Negative numbers causes Bayesian Model to fail

Hi everyone!

I am running a Bayesian Hierarchical model and one of my explanatory variables has multiple negative numbers in the data. When I run my rstan model, I receive an error saying it produced NaNs, and I know rstan does not like NA values in data.

Is there any way to still run my model with negative values, or is there a way to transform my variable without losing actual data?

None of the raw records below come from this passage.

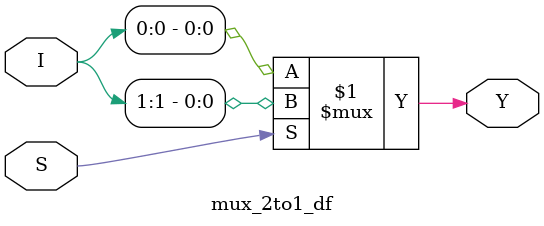
<source format=v>
module mux_2to1_df(Y,I,S); //Dataflow style used typically when boolean expression is known

input [1:0]I; //two bit input
input S; //one selector bit

output Y; //one output

assign Y = S?I[1]:I[0]; //Here we are using a conditional statement ("?") in order to check if S is true or false (1 or 0). . .
                        //then using that to select which input to pass to Y. IF S = 1 then Y = I[1], IF S = 0 then Y = I[0] 


endmodule
</source>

Thank you to all who replies!

It would help to know what your model is. For example, if a model were to raise a number to a non-integral power, that would cause a problem. There are of course other ways that a negative number would be a problem.

Hi jjramsey,

Thank you for the information on C++. My model uses a log transformation is to make the distribution mostly normal. As shown in the examples http://www.cplusplus.com/reference/cmath/log/, some of my x values are negative, which gives the similar error:

input.to.stan ← stan.input()
Warning message:
In log(in.data[, y.col]) : NaNs produced

Because of this, my fit1 and fit2 do not run due to this error:

fit1 ← stan(model_code=input.to.stan$model, data=input.to.stan$data,
init=input.to.stan$inits,chain=0)
Error in FUN(X[[i]], …) : Stan does not support NA (in y) in data
failed to preprocess the data; sampling not done

Due to this problem, is there any other method to run my model modified with the same negative values?
I hope this helps!

In that case, you can’t use a log transform of your data (a requirement for log-transforms to work is that the data is strictly non-negative).

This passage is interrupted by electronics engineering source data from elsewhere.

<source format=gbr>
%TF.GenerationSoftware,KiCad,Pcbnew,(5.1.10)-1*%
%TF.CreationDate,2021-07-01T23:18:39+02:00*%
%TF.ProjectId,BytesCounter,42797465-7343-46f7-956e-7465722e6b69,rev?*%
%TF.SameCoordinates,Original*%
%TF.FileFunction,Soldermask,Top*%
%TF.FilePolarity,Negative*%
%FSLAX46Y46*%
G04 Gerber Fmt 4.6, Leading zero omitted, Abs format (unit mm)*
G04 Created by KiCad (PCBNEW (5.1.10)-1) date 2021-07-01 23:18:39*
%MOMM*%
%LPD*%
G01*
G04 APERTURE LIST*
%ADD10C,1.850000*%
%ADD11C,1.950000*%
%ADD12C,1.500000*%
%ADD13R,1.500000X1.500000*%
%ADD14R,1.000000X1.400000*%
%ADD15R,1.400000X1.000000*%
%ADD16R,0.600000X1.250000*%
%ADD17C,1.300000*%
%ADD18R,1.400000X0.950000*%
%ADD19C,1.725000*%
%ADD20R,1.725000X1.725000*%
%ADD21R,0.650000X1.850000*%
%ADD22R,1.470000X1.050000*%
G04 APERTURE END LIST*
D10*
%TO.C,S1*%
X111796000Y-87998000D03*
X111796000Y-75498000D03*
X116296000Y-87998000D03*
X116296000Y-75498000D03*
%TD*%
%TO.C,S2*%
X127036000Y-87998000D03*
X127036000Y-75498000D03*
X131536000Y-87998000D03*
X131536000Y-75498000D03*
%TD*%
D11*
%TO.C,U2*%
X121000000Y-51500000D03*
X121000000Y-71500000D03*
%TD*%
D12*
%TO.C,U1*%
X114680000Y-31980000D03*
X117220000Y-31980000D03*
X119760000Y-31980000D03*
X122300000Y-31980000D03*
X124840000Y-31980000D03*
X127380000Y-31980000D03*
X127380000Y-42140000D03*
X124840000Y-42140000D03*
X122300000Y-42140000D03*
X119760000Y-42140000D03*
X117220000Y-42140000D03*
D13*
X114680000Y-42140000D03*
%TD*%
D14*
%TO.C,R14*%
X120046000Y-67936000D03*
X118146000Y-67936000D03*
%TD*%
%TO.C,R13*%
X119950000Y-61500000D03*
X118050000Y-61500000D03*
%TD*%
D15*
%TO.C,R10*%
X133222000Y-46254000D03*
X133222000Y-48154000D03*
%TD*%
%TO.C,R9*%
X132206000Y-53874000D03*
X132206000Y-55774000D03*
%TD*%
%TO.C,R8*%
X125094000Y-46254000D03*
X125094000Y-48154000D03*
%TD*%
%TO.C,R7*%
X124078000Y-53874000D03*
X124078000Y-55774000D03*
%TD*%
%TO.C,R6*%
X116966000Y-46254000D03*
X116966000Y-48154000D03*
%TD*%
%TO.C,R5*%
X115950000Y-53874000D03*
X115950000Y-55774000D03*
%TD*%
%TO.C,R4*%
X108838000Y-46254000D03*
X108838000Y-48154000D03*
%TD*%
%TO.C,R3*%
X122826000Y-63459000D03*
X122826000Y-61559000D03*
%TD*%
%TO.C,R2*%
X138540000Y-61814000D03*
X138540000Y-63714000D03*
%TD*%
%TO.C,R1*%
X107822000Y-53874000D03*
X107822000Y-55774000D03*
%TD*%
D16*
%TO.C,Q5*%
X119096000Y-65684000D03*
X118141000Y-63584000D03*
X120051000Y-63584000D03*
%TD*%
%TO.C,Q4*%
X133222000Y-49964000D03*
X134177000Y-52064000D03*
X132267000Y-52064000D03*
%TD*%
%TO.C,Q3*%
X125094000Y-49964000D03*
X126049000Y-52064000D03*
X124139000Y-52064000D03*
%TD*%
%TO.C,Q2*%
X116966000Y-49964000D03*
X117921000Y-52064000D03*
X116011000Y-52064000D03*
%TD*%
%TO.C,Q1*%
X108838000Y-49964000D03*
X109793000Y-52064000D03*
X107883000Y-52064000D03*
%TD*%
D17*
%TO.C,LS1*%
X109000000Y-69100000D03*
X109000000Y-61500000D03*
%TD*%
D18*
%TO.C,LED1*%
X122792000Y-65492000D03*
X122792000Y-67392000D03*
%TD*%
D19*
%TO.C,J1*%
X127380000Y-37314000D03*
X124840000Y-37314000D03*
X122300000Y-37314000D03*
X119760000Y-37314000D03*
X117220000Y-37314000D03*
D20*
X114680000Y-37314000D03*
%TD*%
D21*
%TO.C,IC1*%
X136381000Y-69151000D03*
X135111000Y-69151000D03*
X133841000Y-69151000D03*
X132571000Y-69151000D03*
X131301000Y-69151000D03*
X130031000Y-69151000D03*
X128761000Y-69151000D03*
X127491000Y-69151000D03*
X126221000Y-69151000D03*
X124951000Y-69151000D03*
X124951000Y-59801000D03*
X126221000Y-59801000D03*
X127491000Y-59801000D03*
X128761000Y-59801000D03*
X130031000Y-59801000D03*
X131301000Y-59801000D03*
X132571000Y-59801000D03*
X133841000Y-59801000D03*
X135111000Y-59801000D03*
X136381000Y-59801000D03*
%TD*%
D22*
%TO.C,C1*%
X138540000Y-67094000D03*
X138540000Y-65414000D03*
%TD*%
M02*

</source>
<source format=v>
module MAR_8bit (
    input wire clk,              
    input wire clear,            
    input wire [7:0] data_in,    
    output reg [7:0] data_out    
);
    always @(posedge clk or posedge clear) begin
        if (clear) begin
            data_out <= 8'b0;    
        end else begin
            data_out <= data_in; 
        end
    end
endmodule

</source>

There are some other options you could use, like log( const + data), where const is big enough to make the sum non-negative, but that’s hard to justify.

It might be easier to model the data on its natural scale and work out a sensible (non-normal) likelihood.

Hi Daniel_Simpson,

Thank you for your reply. I did remove the log transformation and modeled my data based on its natural scale and it worked well.
I would like to follow up however, with the advantages of modelling using the log transformation vs natural scale? Other than more normal distribution of my data for log transformations, compared to modelling negative numbers for natural scale, are there any other advantages?

Thank you again!

You really want to think about the generative process and the noise scale. If you have values that need to be positive for some reason, then you can log transform to an unconstrained scale and often find that the log transform is normal whereas the original values weren’t.

The main difference is that the lognormal has multiplicative error (error is proportional to value), whereas the standard normal has additive error that’s independent of the current value.